Caribbean Nostalgias: What Was Black Nostalgia?

This is an Archive of a Past Event

In marked contrast to its current status today, the concept of nostalgia once served as the disease of forced mobility. In fact, in eighteenth and nineteenth century western medicine, it was exclusively used to diagnose sailors, soldiers, convicts, slaves, and other groups whose labor forcibly separated them from home. Above all, nostalgia was diagnosed in the white ethnic Europeans and black Africans who made up the bulk of this labor force and whose “excessive” reactions to compulsory mobility were said to reveal a latent vulnerability to this deadly variety of melancholic insanity.

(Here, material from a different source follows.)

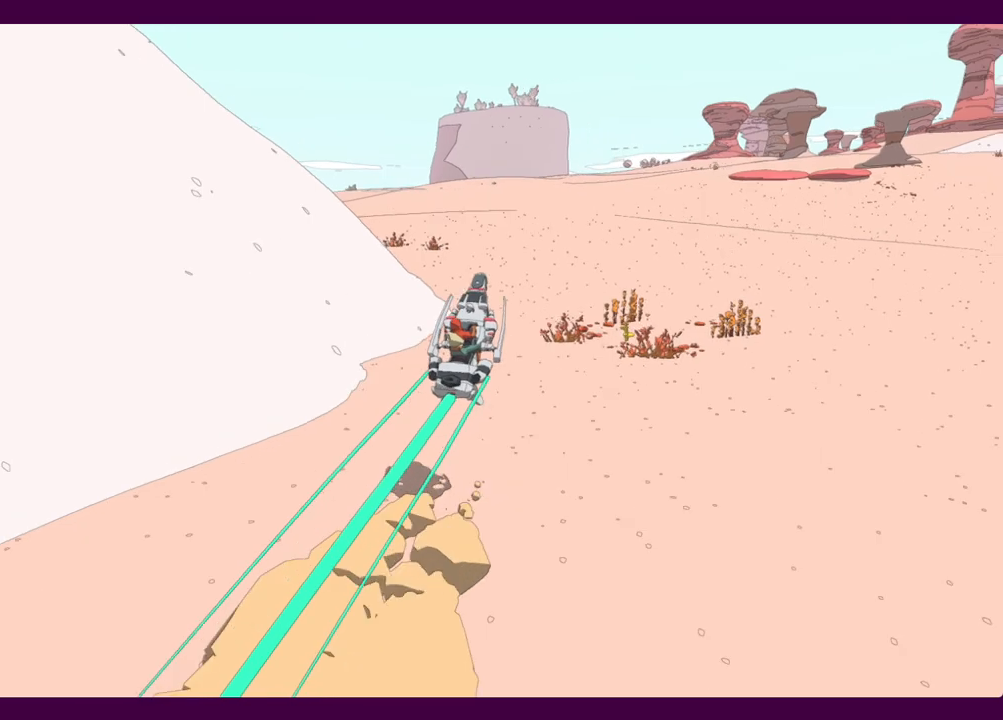
{"keys": ["w"], "mouse": [], "events": []}
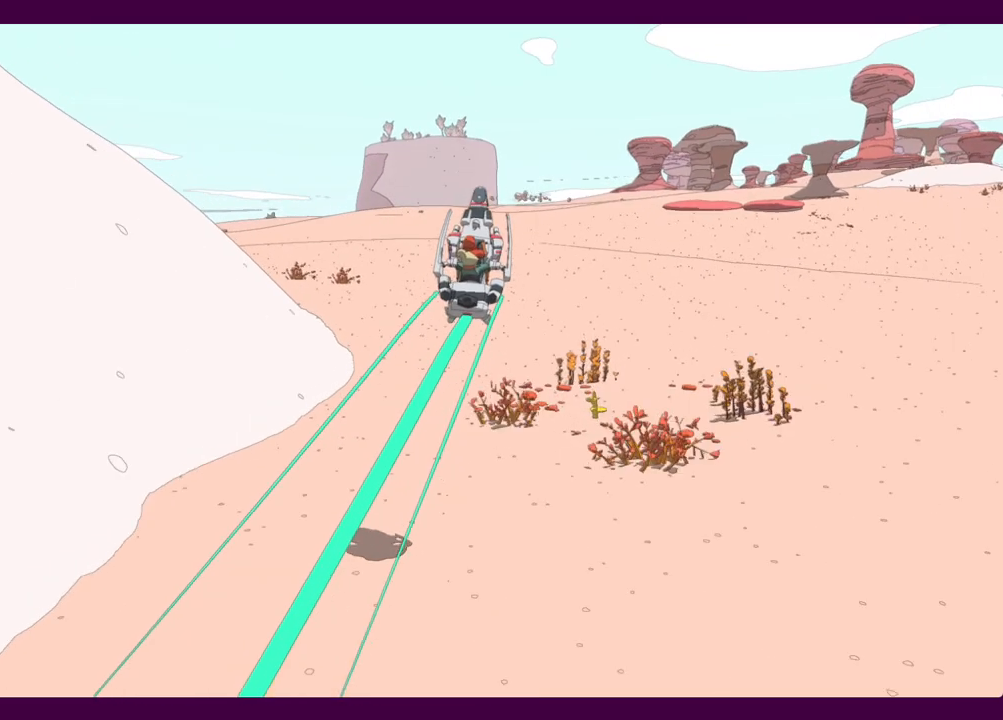
{"keys": ["w"], "mouse": [], "events": []}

This talk reconstructs the formation of nostalgia in Europe as an ethnic disease—a pathology of travel—and traces its racialization in American slavery as the disease of captivity. In revealing the pivotal role that medical conceptualizations of movement and affect played in ingraining differences within bodies, Schroeder will compare how the operationalization of this knowledge worked to exclude black and white ethnic bodies from the rank of the human and the liberal concept of freedom. The talk concludes with a reading of Harriet Jacobs’s powerful critique of racialized nostalgia in her Incidents in the Life of a Slave Girl (1861).

Jonathan D.S. Schroeder is assistant professor of English and comparative literary studies at University of Warwick.